--- start of DATASET RECORDS ---

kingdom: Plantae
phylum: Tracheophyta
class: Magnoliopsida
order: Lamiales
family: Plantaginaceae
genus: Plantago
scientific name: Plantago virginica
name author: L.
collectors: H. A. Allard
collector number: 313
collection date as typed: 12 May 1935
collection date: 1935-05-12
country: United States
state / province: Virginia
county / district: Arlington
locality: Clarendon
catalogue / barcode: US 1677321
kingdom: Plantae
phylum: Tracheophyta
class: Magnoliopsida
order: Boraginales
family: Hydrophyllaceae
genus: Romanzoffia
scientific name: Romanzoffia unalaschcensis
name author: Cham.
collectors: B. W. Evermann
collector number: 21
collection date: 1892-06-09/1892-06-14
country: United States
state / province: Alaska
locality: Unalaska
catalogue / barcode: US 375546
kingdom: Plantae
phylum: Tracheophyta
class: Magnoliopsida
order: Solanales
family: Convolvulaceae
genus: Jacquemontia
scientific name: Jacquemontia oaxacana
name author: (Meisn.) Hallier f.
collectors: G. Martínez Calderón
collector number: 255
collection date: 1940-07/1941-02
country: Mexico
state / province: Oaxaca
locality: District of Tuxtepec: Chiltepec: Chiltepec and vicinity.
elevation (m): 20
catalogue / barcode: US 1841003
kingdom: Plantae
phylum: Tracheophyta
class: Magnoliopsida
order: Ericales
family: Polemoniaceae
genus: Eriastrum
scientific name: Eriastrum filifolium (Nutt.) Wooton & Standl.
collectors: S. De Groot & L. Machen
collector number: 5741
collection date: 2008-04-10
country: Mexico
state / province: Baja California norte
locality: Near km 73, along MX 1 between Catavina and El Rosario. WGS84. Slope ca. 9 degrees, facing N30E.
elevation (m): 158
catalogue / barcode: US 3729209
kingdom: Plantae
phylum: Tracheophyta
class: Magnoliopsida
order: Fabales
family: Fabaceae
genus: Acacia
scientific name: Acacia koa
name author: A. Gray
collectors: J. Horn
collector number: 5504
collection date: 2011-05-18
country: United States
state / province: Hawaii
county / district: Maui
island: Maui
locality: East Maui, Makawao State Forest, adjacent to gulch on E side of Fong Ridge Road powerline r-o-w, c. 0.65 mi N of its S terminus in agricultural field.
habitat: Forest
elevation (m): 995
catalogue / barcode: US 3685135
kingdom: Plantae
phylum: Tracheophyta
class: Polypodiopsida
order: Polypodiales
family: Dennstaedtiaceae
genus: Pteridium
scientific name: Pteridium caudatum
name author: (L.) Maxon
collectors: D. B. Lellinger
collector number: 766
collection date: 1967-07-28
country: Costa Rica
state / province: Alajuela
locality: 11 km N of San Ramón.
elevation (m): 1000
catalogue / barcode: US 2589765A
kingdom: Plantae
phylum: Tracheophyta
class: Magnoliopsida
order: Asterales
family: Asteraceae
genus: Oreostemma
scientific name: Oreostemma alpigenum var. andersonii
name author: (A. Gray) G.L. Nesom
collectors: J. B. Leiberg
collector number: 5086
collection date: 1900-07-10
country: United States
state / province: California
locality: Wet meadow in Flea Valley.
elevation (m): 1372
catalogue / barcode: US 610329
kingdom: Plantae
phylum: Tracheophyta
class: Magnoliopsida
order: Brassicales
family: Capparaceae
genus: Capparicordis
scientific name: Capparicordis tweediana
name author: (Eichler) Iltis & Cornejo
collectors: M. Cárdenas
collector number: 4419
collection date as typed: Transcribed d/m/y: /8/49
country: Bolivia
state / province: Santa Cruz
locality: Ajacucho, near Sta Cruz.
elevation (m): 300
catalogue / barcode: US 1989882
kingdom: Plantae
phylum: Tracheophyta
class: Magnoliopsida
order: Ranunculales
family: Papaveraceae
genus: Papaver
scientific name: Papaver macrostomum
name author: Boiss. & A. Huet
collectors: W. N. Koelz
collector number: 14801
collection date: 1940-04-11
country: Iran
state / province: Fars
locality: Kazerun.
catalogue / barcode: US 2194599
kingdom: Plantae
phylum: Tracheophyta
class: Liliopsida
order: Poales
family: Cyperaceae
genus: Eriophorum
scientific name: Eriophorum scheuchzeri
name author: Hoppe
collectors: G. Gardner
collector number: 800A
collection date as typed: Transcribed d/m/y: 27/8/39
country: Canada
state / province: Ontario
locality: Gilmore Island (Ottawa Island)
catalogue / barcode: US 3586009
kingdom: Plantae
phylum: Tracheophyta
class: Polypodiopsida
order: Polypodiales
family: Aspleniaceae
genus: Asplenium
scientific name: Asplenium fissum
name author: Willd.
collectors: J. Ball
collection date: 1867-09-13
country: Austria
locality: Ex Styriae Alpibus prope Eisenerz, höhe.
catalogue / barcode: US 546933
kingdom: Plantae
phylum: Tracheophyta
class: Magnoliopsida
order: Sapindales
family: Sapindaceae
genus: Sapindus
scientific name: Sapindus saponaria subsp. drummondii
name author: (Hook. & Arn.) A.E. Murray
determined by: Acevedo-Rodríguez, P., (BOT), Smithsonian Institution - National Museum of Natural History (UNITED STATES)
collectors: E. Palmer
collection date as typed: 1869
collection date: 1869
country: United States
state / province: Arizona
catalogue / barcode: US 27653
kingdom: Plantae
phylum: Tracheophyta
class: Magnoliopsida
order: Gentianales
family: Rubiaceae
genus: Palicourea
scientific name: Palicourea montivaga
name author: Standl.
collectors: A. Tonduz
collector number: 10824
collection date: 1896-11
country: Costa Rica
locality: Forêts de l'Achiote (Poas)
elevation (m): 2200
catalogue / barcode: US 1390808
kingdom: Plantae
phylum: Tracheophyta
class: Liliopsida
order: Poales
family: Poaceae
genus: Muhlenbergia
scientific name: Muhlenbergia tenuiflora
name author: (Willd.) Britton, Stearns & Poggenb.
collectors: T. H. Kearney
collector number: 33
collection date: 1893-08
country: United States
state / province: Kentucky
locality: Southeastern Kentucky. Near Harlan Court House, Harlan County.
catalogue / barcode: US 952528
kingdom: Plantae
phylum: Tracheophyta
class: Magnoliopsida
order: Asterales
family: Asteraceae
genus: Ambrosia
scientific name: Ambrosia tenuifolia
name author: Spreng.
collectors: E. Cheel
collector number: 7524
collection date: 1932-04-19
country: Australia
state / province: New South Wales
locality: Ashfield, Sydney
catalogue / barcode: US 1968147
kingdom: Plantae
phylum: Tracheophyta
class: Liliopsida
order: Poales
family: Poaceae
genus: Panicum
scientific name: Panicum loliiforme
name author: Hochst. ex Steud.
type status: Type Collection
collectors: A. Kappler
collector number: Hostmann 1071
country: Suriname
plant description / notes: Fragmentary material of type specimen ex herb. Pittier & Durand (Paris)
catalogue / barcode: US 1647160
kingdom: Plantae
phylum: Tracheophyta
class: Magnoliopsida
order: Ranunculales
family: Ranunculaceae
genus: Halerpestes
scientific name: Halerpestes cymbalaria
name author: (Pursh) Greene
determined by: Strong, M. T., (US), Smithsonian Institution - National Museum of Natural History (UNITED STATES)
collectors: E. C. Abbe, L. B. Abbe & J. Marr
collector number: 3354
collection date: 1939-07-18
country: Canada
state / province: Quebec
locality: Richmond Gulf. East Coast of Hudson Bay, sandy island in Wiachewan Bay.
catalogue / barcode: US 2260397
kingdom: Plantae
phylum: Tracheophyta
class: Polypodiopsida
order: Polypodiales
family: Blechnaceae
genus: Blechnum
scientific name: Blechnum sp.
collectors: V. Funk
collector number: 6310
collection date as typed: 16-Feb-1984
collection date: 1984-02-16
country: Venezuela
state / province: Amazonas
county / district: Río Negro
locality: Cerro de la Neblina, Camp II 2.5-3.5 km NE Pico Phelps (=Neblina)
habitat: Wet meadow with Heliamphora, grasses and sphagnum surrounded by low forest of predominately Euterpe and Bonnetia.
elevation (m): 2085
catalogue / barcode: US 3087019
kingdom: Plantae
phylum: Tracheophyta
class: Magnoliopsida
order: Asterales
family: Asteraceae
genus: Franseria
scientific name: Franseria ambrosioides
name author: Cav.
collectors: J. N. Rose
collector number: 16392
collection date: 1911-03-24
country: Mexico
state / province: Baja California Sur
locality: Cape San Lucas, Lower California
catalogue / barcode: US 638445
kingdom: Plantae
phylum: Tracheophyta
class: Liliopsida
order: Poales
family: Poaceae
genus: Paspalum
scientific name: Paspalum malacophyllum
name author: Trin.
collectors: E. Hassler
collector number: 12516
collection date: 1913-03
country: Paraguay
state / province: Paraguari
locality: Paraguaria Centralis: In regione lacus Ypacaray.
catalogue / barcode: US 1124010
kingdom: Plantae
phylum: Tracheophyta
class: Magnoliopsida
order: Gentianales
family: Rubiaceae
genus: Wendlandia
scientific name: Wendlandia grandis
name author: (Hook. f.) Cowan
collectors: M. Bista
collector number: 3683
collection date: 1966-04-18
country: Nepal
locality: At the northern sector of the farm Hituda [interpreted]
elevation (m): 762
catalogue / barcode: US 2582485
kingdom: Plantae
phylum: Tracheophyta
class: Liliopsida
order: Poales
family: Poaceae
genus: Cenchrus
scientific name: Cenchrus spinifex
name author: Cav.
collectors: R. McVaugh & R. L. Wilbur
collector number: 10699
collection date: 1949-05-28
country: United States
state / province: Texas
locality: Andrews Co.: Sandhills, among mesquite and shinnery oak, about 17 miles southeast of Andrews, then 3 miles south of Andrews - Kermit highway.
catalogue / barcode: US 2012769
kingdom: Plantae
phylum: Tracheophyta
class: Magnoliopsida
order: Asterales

--- end of DATASET RECORDS ---

### TASK GOAL
Arrange the lines of the rows above as a numbered list, starting at the line containing "state / province: Virginia" and ending at the line containing "genus: Romanzoffia". Skip any blank lines.

### RESPONSE TO THIS TASK
1. state / province: Virginia
2. county / district: Arlington
3. locality: Clarendon
4. catalogue / barcode: US 1677321
5. kingdom: Plantae
6. phylum: Tracheophyta
7. class: Magnoliopsida
8. order: Boraginales
9. family: Hydrophyllaceae
10. genus: Romanzoffia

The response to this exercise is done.